[[ EXERCISE MATERIAL, beginning ]]

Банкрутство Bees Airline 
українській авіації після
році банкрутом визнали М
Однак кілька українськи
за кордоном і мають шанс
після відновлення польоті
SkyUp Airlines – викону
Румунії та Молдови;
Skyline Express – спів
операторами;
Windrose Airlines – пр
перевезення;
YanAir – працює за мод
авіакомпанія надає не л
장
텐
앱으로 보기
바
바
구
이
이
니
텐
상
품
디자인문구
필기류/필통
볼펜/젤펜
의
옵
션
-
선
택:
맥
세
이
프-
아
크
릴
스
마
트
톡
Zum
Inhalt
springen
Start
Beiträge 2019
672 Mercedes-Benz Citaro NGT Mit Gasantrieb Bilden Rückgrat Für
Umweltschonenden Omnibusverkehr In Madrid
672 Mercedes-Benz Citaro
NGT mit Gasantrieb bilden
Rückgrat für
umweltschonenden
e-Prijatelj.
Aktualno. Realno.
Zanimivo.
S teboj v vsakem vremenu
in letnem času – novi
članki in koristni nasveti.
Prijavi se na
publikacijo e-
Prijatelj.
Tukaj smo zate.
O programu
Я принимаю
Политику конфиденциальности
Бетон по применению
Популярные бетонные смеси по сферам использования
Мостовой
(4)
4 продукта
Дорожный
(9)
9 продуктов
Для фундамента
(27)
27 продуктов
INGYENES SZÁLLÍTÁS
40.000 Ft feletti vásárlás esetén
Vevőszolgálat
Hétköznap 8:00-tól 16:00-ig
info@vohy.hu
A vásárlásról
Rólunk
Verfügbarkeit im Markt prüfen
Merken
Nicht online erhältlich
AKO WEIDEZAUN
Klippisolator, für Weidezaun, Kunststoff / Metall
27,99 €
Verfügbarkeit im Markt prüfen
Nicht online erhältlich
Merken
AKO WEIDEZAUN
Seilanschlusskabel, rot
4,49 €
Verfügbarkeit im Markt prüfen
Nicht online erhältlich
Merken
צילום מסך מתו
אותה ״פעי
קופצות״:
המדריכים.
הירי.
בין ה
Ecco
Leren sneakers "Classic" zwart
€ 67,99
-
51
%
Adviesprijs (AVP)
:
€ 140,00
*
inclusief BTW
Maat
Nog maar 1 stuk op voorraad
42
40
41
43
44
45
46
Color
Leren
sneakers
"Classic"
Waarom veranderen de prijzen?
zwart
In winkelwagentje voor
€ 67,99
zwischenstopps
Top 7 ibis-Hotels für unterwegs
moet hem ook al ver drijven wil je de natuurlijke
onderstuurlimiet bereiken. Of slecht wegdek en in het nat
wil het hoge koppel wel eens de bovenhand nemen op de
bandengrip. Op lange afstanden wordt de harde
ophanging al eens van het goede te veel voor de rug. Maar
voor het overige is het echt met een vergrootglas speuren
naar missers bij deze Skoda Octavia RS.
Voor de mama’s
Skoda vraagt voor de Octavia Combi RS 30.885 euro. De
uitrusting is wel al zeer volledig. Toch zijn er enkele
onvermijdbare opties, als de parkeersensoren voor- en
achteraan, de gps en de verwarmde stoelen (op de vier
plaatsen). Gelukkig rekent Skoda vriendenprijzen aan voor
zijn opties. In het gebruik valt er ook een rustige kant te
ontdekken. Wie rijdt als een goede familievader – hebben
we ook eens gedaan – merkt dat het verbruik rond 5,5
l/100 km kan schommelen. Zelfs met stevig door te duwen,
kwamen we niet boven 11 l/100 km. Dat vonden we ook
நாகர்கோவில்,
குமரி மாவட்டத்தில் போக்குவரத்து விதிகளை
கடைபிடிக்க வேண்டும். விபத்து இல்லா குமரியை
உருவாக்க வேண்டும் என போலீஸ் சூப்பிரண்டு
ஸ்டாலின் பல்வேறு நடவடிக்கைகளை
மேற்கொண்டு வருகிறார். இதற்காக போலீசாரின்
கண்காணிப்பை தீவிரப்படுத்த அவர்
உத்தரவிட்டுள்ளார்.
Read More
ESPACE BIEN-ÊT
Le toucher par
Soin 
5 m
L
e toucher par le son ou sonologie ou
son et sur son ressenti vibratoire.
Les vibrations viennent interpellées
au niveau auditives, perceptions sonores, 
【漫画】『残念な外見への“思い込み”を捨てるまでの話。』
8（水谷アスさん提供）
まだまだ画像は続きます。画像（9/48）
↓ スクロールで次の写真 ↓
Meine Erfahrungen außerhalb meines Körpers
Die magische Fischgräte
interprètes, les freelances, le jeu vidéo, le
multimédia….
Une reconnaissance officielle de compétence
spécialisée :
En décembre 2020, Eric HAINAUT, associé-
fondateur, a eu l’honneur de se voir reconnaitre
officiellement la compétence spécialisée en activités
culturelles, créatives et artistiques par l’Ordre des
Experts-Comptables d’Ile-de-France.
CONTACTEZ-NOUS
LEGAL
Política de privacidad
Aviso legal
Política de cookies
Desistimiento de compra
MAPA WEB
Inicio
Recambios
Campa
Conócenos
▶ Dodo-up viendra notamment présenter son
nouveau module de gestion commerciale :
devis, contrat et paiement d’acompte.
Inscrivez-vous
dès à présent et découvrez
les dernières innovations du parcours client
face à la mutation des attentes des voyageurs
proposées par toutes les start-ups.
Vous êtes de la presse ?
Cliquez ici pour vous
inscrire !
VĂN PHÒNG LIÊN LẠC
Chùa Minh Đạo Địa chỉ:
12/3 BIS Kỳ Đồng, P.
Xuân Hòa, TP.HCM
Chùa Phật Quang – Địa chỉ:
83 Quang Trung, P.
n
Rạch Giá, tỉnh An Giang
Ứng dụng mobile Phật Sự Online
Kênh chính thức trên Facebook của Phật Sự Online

[[ EXERCISE MATERIAL, end ]]

[ASSIGNMENT]
A word-for-word copy of the lines above from the one with "перевезення;" through the one with "uitrusting is wel", inclusive, is the only output wanted.

[WRITTEN RESPONSE]
перевезення;
YanAir – працює за мод
авіакомпанія надає не л
장
텐
앱으로 보기
바
바
구
이
이
니
텐
상
품
디자인문구
필기류/필통
볼펜/젤펜
의
옵
션
-
선
택:
맥
세
이
프-
아
크
릴
스
마
트
톡
Zum
Inhalt
springen
Start
Beiträge 2019
672 Mercedes-Benz Citaro NGT Mit Gasantrieb Bilden Rückgrat Für
Umweltschonenden Omnibusverkehr In Madrid
672 Mercedes-Benz Citaro
NGT mit Gasantrieb bilden
Rückgrat für
umweltschonenden
e-Prijatelj.
Aktualno. Realno.
Zanimivo.
S teboj v vsakem vremenu
in letnem času – novi
članki in koristni nasveti.
Prijavi se na
publikacijo e-
Prijatelj.
Tukaj smo zate.
O programu
Я принимаю
Политику конфиденциальности
Бетон по применению
Популярные бетонные смеси по сферам использования
Мостовой
(4)
4 продукта
Дорожный
(9)
9 продуктов
Для фундамента
(27)
27 продуктов
INGYENES SZÁLLÍTÁS
40.000 Ft feletti vásárlás esetén
Vevőszolgálat
Hétköznap 8:00-tól 16:00-ig
info@vohy.hu
A vásárlásról
Rólunk
Verfügbarkeit im Markt prüfen
Merken
Nicht online erhältlich
AKO WEIDEZAUN
Klippisolator, für Weidezaun, Kunststoff / Metall
27,99 €
Verfügbarkeit im Markt prüfen
Nicht online erhältlich
Merken
AKO WEIDEZAUN
Seilanschlusskabel, rot
4,49 €
Verfügbarkeit im Markt prüfen
Nicht online erhältlich
Merken
צילום מסך מתו
אותה ״פעי
קופצות״:
המדריכים.
הירי.
בין ה
Ecco
Leren sneakers "Classic" zwart
€ 67,99
-
51
%
Adviesprijs (AVP)
:
€ 140,00
*
inclusief BTW
Maat
Nog maar 1 stuk op voorraad
42
40
41
43
44
45
46
Color
Leren
sneakers
"Classic"
Waarom veranderen de prijzen?
zwart
In winkelwagentje voor
€ 67,99
zwischenstopps
Top 7 ibis-Hotels für unterwegs
moet hem ook al ver drijven wil je de natuurlijke
onderstuurlimiet bereiken. Of slecht wegdek en in het nat
wil het hoge koppel wel eens de bovenhand nemen op de
bandengrip. Op lange afstanden wordt de harde
ophanging al eens van het goede te veel voor de rug. Maar
voor het overige is het echt met een vergrootglas speuren
naar missers bij deze Skoda Octavia RS.
Voor de mama’s
Skoda vraagt voor de Octavia Combi RS 30.885 euro. De
uitrusting is wel al zeer volledig. Toch zijn er enkele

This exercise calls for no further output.